AIM OF THE EXERCISE — An exact copy of all the data is needed, with every picture left out.

------------------------------

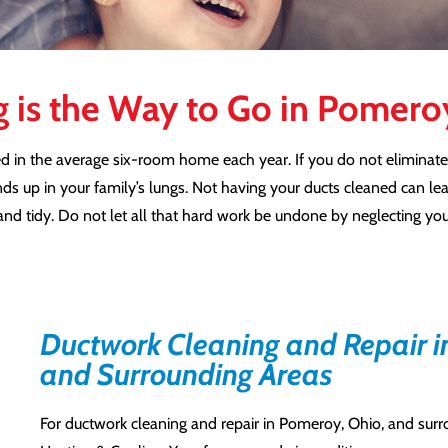
g is the Way to Go in Pomer
d in the average six-room home each year. If you do not eliminate
nds up in your family’s lungs. Not having your ducts cleaned can le
nd tidy. Do not let all that hard work be undone by neglecting yo
Ductwork Cleaning and Repair i
and Surrounding Areas
For ductwork cleaning and repair in Pomeroy, Ohio, and sur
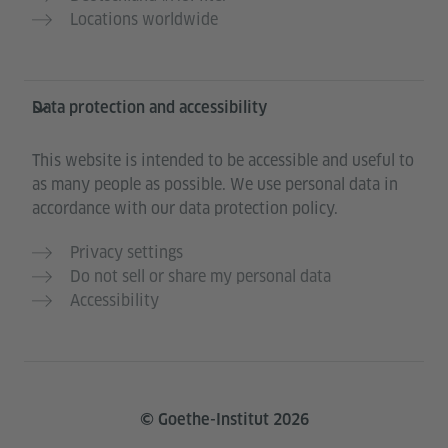
Locations worldwide
Data protection and accessibility
This website is intended to be accessible and useful to
as many people as possible. We use personal data in
accordance with our data protection policy.
Privacy settings
Do not sell or share my personal data
Accessibility
© Goethe-Institut 2026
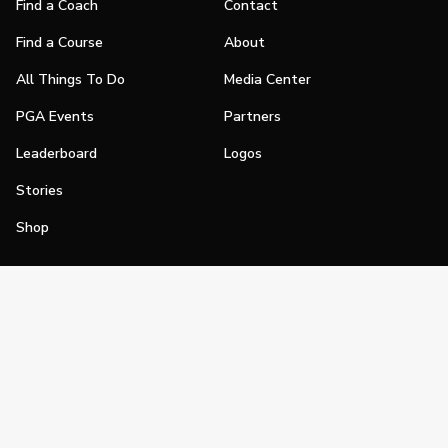
Find a Coach
Contact
Find a Course
About
All Things To Do
Media Center
PGA Events
Partners
Leaderboard
Logos
Stories
Shop
Join
Impact
Become a PGA Member
PGA REACH
Work In Golf
PGA Inclusion
PGA Sections
Make Golf Your Thing
PGA of America Careers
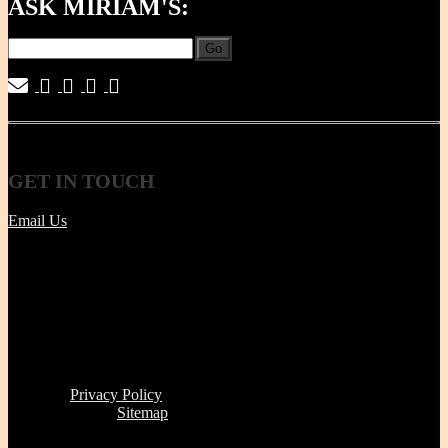
ASK MIRIAM'S:
Go
|
|
|
|
GET
IN TOUCH
Email Us
Tel | (617) 487-2563
Fax | (888) 341-8292
11 Clare Ave, Boston MA 02131
Office/Phone Hours: Mon - Thur 8 AM to 6 PM
Store Pick-up hours: Wed & Thur 1 to 6 PM (or by
appointment)
Read our
Privacy Policy
Click here to see
Sitemap
Miriam's Earthenware's products or brand is not for resale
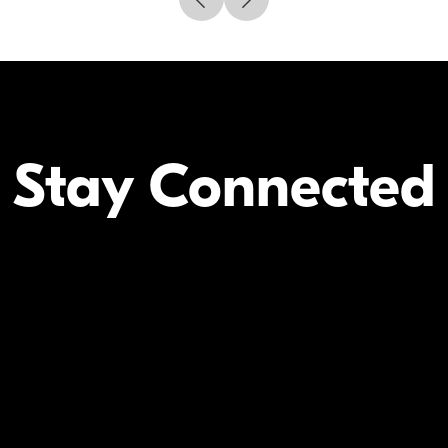
Stay Connected
Your Inform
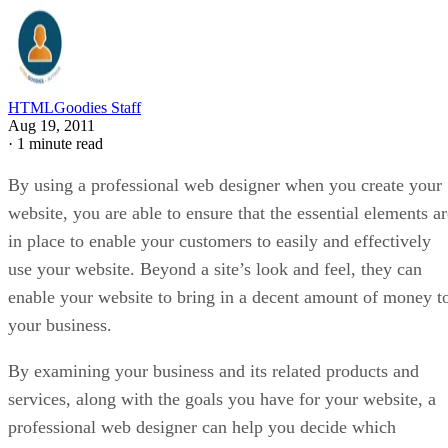
HTMLGoodies Staff
Aug 19, 2011
·
1 minute read
By using a professional web designer when you create your
website, you are able to ensure that the essential elements ar
in place to enable your customers to easily and effectively
use your website. Beyond a site’s look and feel, they can
enable your website to bring in a decent amount of money t
your business.
By examining your business and its related products and
services, along with the goals you have for your website, a
professional web designer can help you decide which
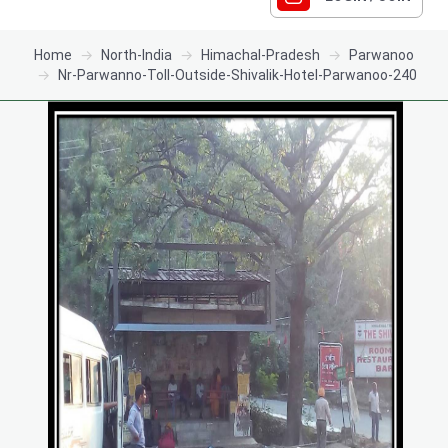
Home
North-India
Himachal-Pradesh
Parwanoo
Nr-Parwanno-Toll-Outside-Shivalik-Hotel-Parwanoo-240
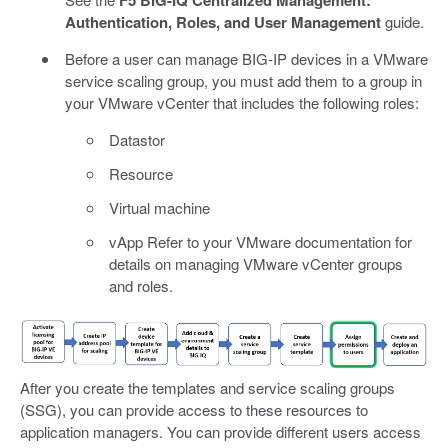
F5 BIG-IQ Centralized Management:
Authentication, Roles, and User Management
guide.
Before a user can manage BIG-IP devices in a VMware
service scaling group, you must add them to a group in
your VMware vCenter that includes the following roles:
Datastor
Resource
Virtual machine
vApp Refer to your VMware documentation for
details on managing VMware vCenter groups
and roles.
After you create the templates and service scaling groups
(SSG), you can provide access to these resources to
application managers. You can provide different users access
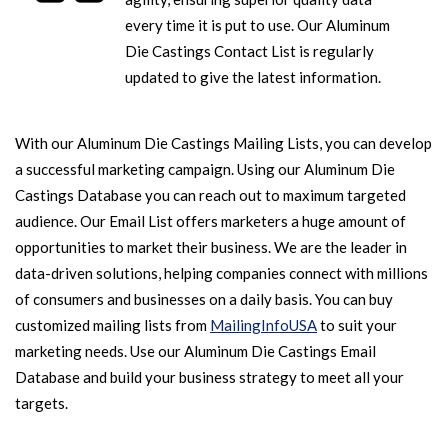
every time it is put to use. Our Aluminum
Die Castings Contact List is regularly
updated to give the latest information.
With our Aluminum Die Castings Mailing Lists, you can develop
a successful marketing campaign. Using our Aluminum Die
Castings Database you can reach out to maximum targeted
audience. Our Email List offers marketers a huge amount of
opportunities to market their business. We are the leader in
data-driven solutions, helping companies connect with millions
of consumers and businesses on a daily basis. You can buy
customized mailing lists from
MailingInfoUSA
to suit your
marketing needs. Use our Aluminum Die Castings Email
Database and build your business strategy to meet all your
targets.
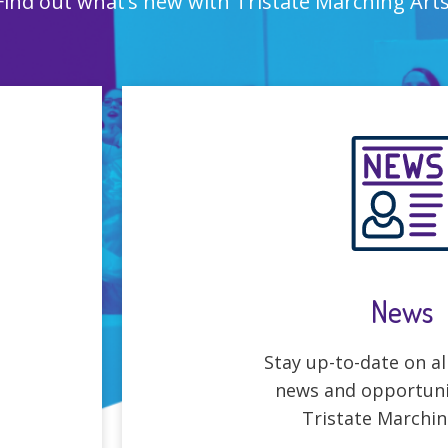
Find out what’s new with Tristate Marching Arts
News
Stay up-to-date on all
news and opportuni
Tristate Marchin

------------------------------

RESULT OF THE EXERCISE —
g is the Way to Go in Pomer
d in the average six-room home each year. If you do not eliminate
nds up in your family’s lungs. Not having your ducts cleaned can le
nd tidy. Do not let all that hard work be undone by neglecting yo
Ductwork Cleaning and Repair i
and Surrounding Areas
For ductwork cleaning and repair in Pomeroy, Ohio, and sur
Locations worldwide
Data protection and accessibility
This website is intended to be accessible and useful to
as many people as possible. We use personal data in
accordance with our data protection policy.
Privacy settings
Do not sell or share my personal data
Accessibility
© Goethe-Institut 2026
Find a Coach
Contact
Find a Course
About
All Things To Do
Media Center
PGA Events
Partners
Leaderboard
Logos
Stories
Shop
Join
Impact
Become a PGA Member
PGA REACH
Work In Golf
PGA Inclusion
PGA Sections
Make Golf Your Thing
PGA of America Careers
ASK MIRIAM'S:
Go
|
|
|
|
GET
IN TOUCH
Email Us
Tel | (617) 487-2563
Fax | (888) 341-8292
11 Clare Ave, Boston MA 02131
Office/Phone Hours: Mon - Thur 8 AM to 6 PM
Store Pick-up hours: Wed & Thur 1 to 6 PM (or by
appointment)
Read our
Privacy Policy
Click here to see
Sitemap
Miriam's Earthenware's products or brand is not for resale
Stay Connected
Your Inform
HTMLGoodies Staff
Aug 19, 2011
·
1 minute read
By using a professional web designer when you create your
website, you are able to ensure that the essential elements ar
in place to enable your customers to easily and effectively
use your website. Beyond a site’s look and feel, they can
enable your website to bring in a decent amount of money t
your business.
By examining your business and its related products and
services, along with the goals you have for your website, a
professional web designer can help you decide which
Home
North-India
Himachal-Pradesh
Parwanoo
Nr-Parwanno-Toll-Outside-Shivalik-Hotel-Parwanoo-240
F5 BIG-IQ Centralized Management:
Authentication, Roles, and User Management
guide.
Before a user can manage BIG-IP devices in a VMware
service scaling group, you must add them to a group in
your VMware vCenter that includes the following roles:
Datastor
Resource
Virtual machine
vApp Refer to your VMware documentation for
details on managing VMware vCenter groups
and roles.
After you create the templates and service scaling groups
(SSG), you can provide access to these resources to
application managers. You can provide different users access
every time it is put to use. Our Aluminum
Die Castings Contact List is regularly
updated to give the latest information.
With our Aluminum Die Castings Mailing Lists, you can develop
a successful marketing campaign. Using our Aluminum Die
Castings Database you can reach out to maximum targeted
audience. Our Email List offers marketers a huge amount of
opportunities to market their business. We are the leader in
data-driven solutions, helping companies connect with millions
of consumers and businesses on a daily basis. You can buy
customized mailing lists from
MailingInfoUSA
to suit your
marketing needs. Use our Aluminum Die Castings Email
Database and build your business strategy to meet all your
targets.
Find out what’s new with Tristate Marching Arts
News
Stay up-to-date on all
news and opportuni
Tristate Marchin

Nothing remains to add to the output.